The cannabis industry and how our community deals with it continues to be front page news. With our local leaders making so many critical decisions related to the fire devastation, it is somewhat mindboggling to think that a plant that has been around for centuries is sharing the limelight. I surmise that the history books (ok history blogs) a century from now will catalog the cannabis “era” as one of the most unsettling periods in our County’s chronicles.
For our county policymakers, it has been nothing short of a nightmare. The lines are blurred. Regardless of whether an elected official supports or opposes cannabis cultivation in our County, that train has left the station, and it has been racing along the track for decades. There are thousands of illegal grows throughout our County and if there is any hope of getting some control around cultivation, it will take significant financial resources. The Board of Supervisors is looking for the monies from cannabis permit fees and sales tax revenues to fund the coffers to provide a robust enforcement and compliance effort around cannabis, but the monies are already falling short of the projections. And although concerns from residents were anticipated, I am not sure anyone expected such strong and sophisticated opposition to almost every proposed cultivation permit application that has been submitted.
For several years, the Farm Bureau board has been watching and commenting on the various ordinances and regulations that are being imposed on the cannabis industry. Farming is already over-regulated, and we do not want to see “regulatory creep” from cannabis to traditional farming. In addition, the Farm Bureau mantra has always been around an owner’s right to freely use their land, albeit lawfully. Given the voters have said “yes” to cannabis commerce in our state, and the local lawmakers have crafted ordinances to define a legal cultivation; we have accepted that this budding (pun intended) industry is here to stay.
Water source monitoring, ADA compliant brick and mortar bathrooms, noise restrictions, and several other land-use regulations are plaguing the cannabis cultivators.

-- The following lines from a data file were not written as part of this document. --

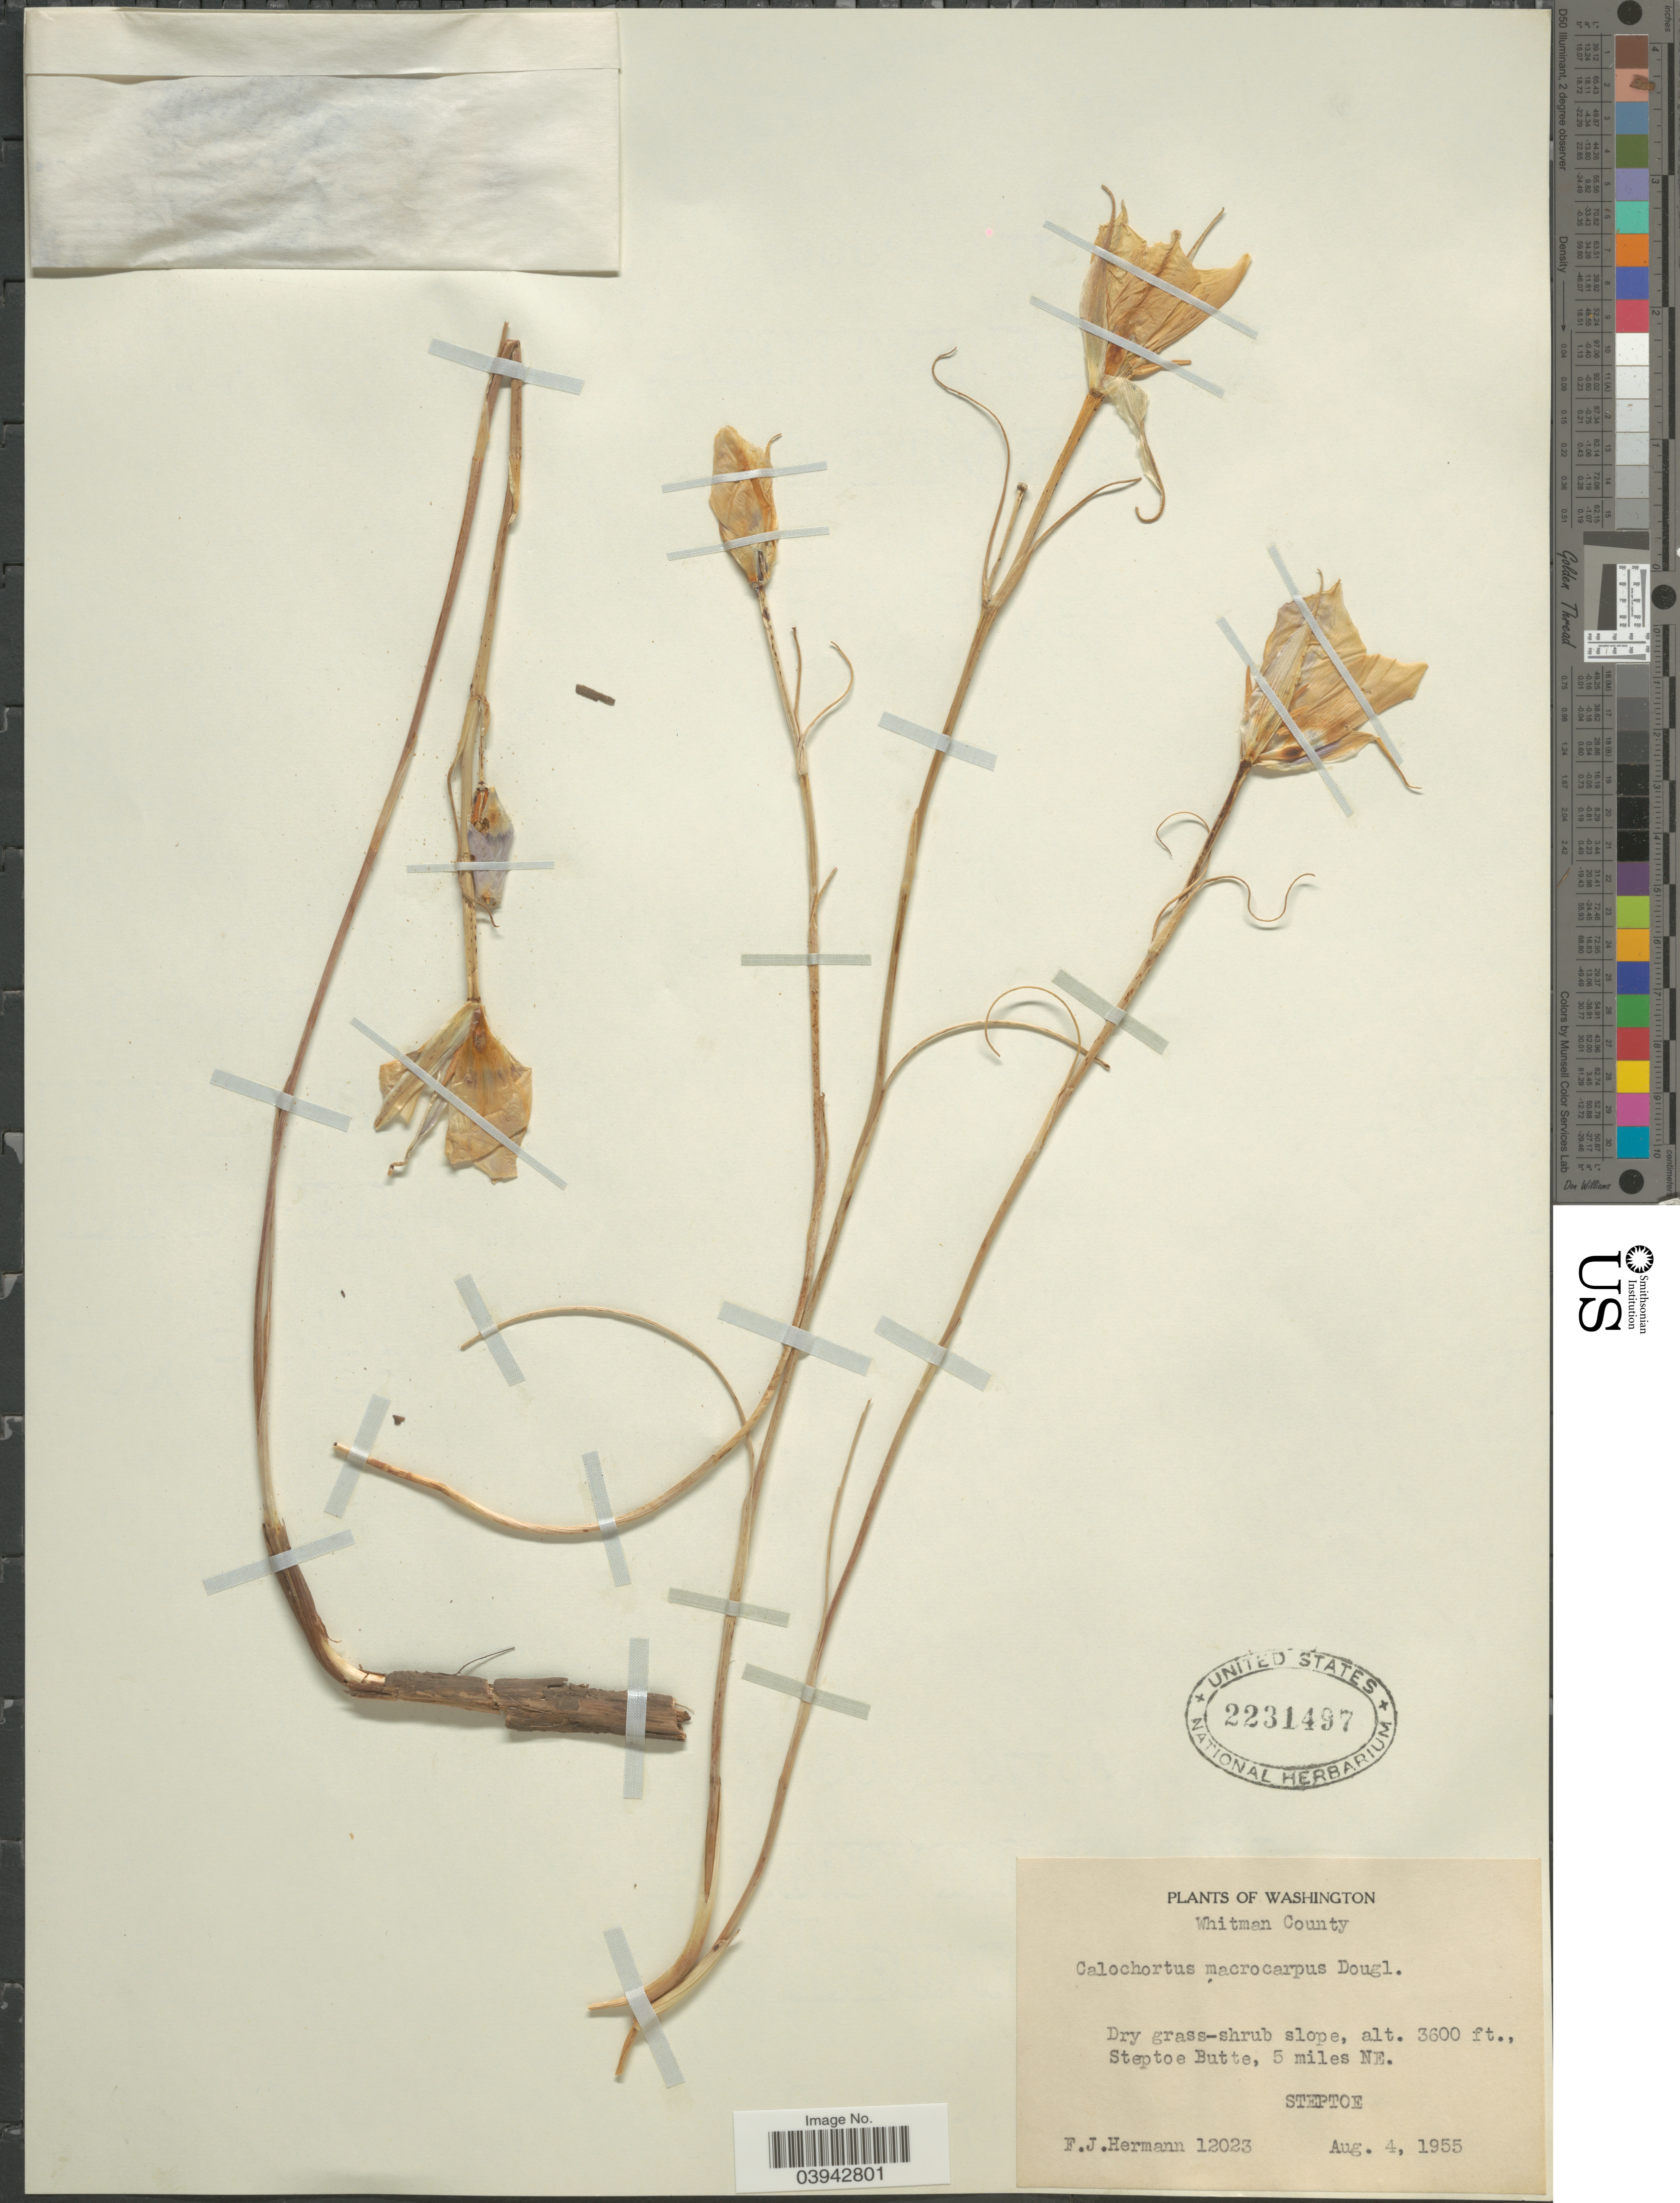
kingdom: Plantae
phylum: Tracheophyta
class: Liliopsida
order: Liliales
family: Liliaceae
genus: Calochortus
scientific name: Calochortus macrocarpus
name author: Douglas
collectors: F. Herman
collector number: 12023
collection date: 1955-08-04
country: United States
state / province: Washington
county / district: Whitman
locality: Whitman County. Steptoe Butte, 5 miles NE. Steptoe.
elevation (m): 1097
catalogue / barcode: US 2231497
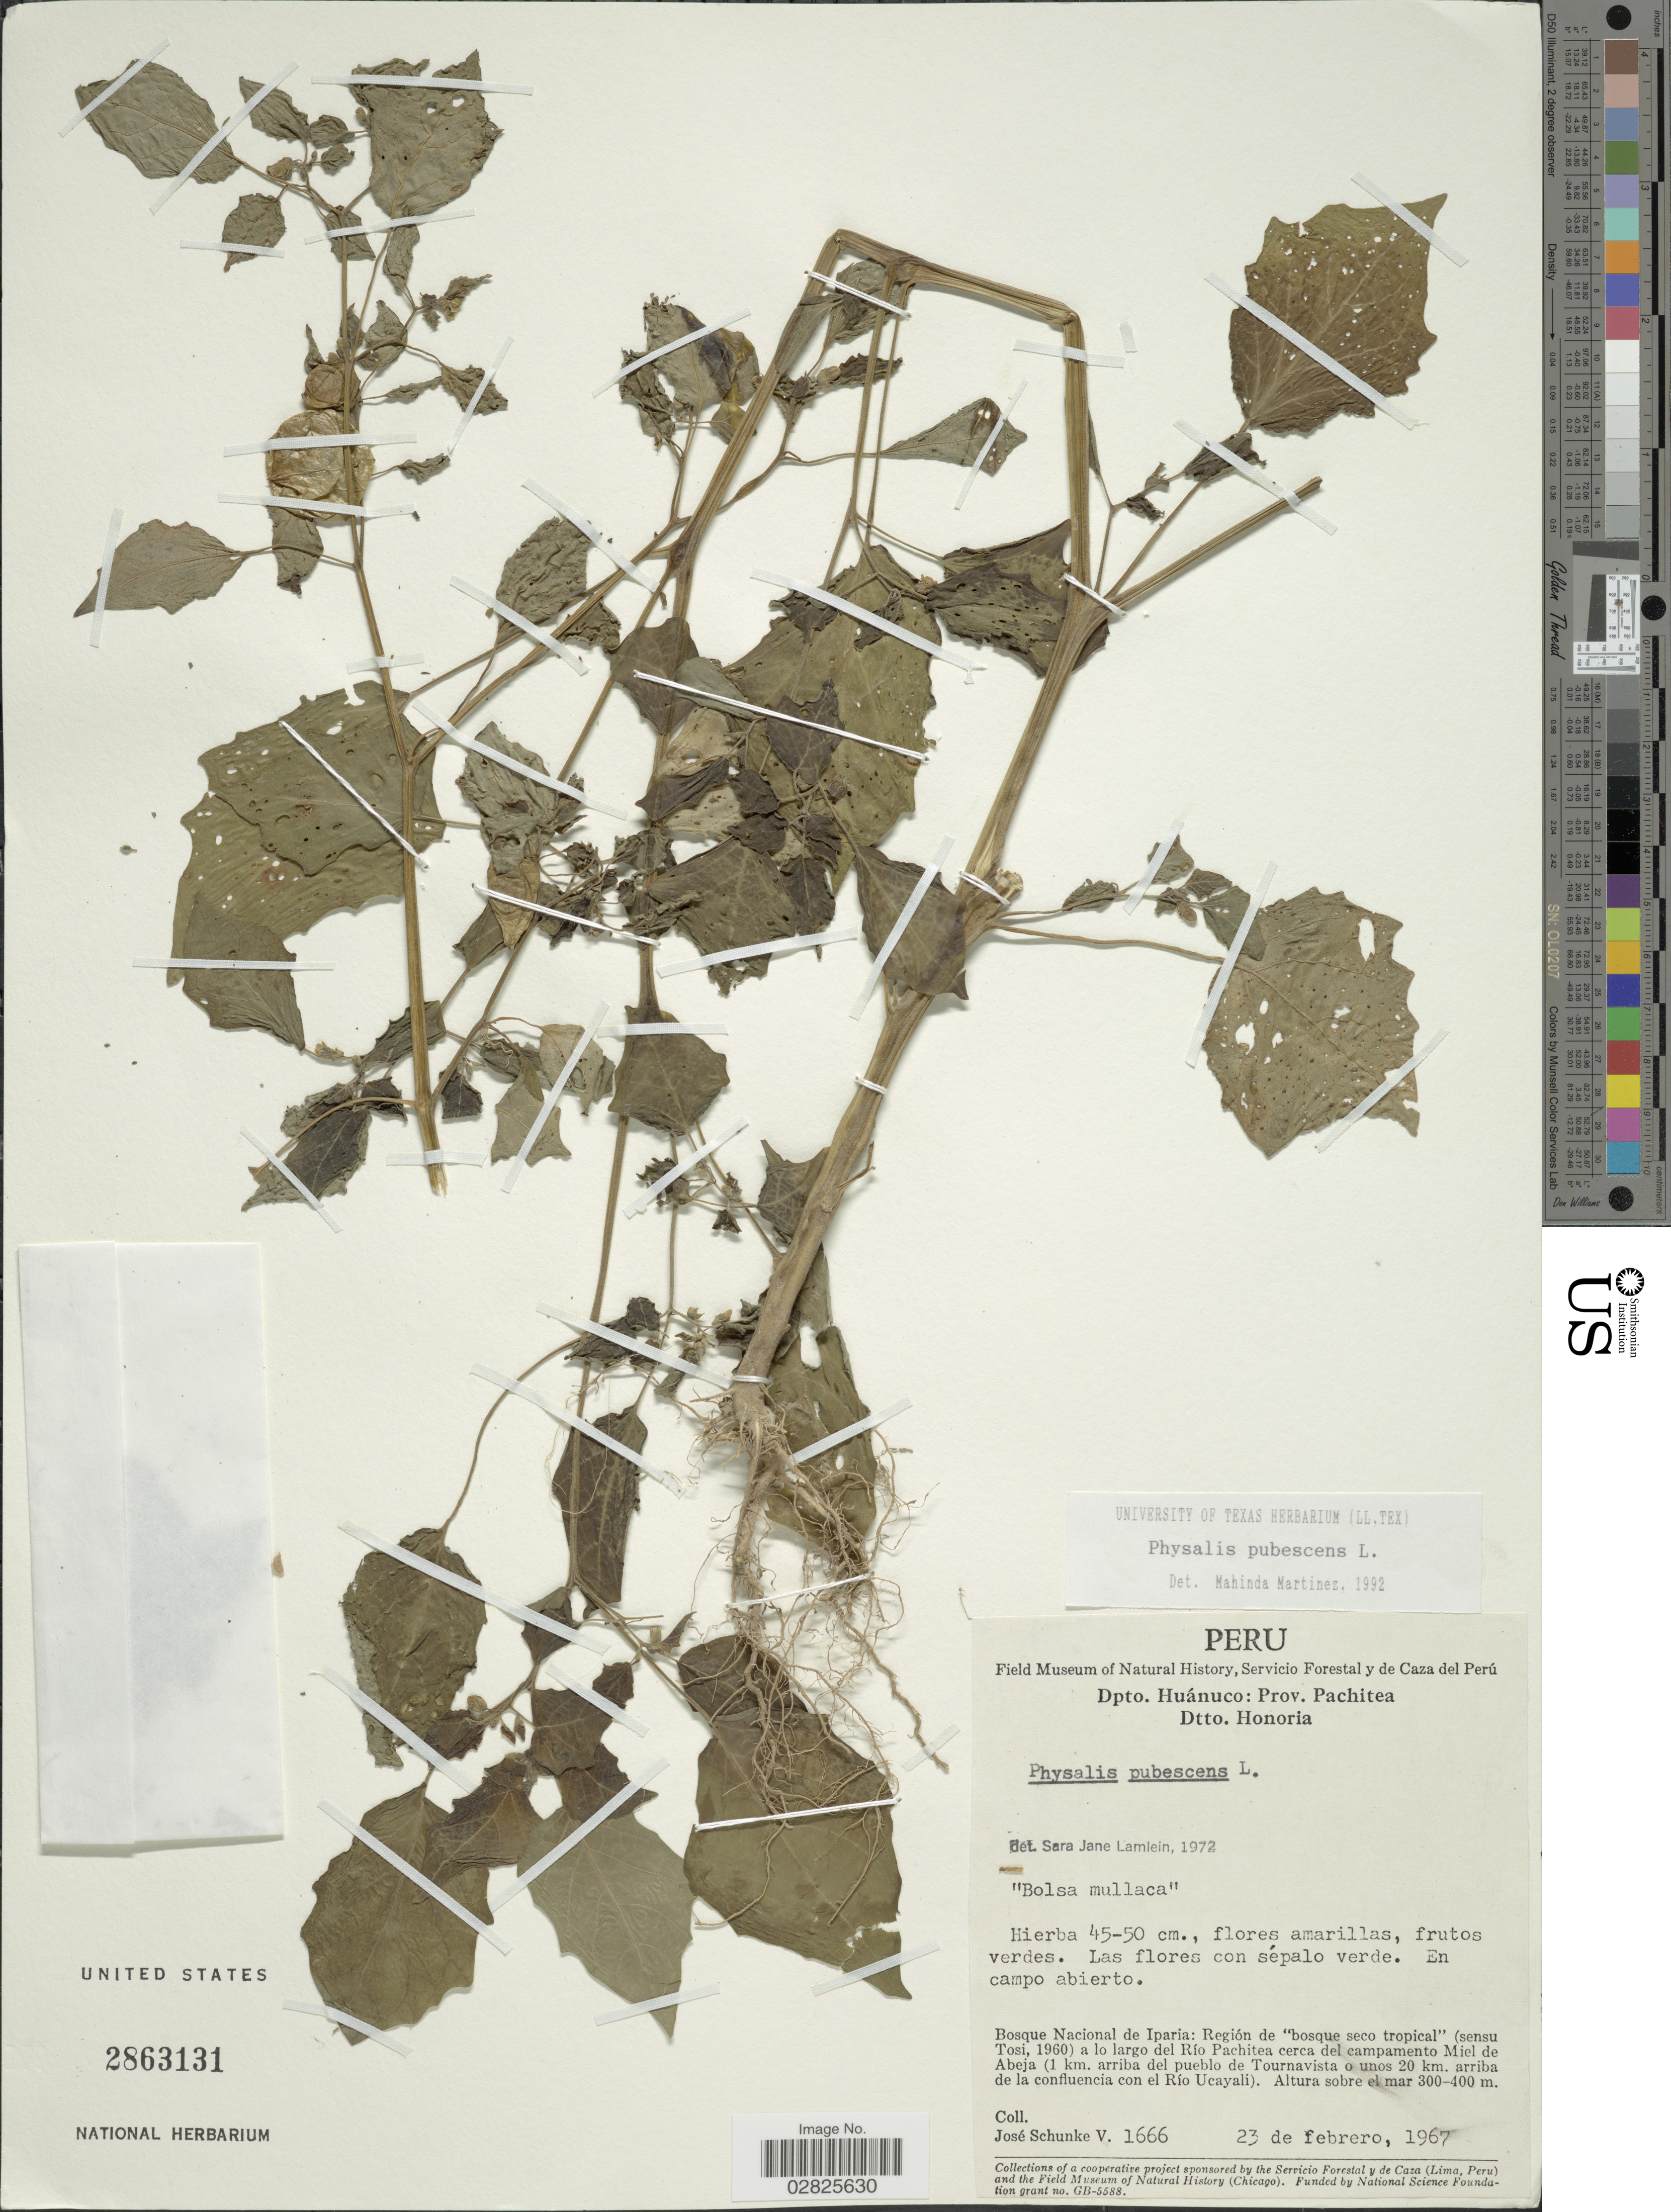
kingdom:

Although from the onset, discussions about cannabis purveyors has always centered around keeping out big business and corporate America, the regulatory actions suggest differently. One cultivator shared with me that they had already spent over $1 million dollars in planning and preparing their application for a permit to grow an acre of cannabis. And, from what I have learned, this is not unique.
Your Farm Bureau board is considering an array of guiding principles around the cannabis industry. Many of these principles discourage over regulation of the industry. However, these principles also suggest that the additional setbacks required for cannabis, that are more stringent than for traditional agriculture, are reasonable for public safety. The principles do not suggest we support cannabis, but that there are regulations already on the books for farming that are sufficient to regulate cannabis.
In addition, we believe that the cannabis industry needs to formulate a self-policing program to deal with the “bad apples” that have illegal grows, and most importantly, to shut down those cultivators who are not respecting the environment through bad management practices and disregard for the stewardship practices embraced by agriculture. For the cannabis industry to ever be accepted by a majority, all grows will need to come into compliance, and that cannot be accomplished through government oversight alone. Cannabis advocates, I hope you step up and take care of your own.
Lastly, the Farm Bureau does not want to see land that is being used for food production converted to cannabis. Sonoma County deserves locally grown food. But we concede that adding cannabis cultivation to a traditional farming or ranching operation may be a viable option for some of our members to stay in business. To this end, we support any member’s decision to grow cannabis.
Our membership is divided about the cannabis industry and what Farm Bureau’s position should be. It is our hope that the guiding principles being considered by our board will help navigate us through the next several years as all of us experience this industry.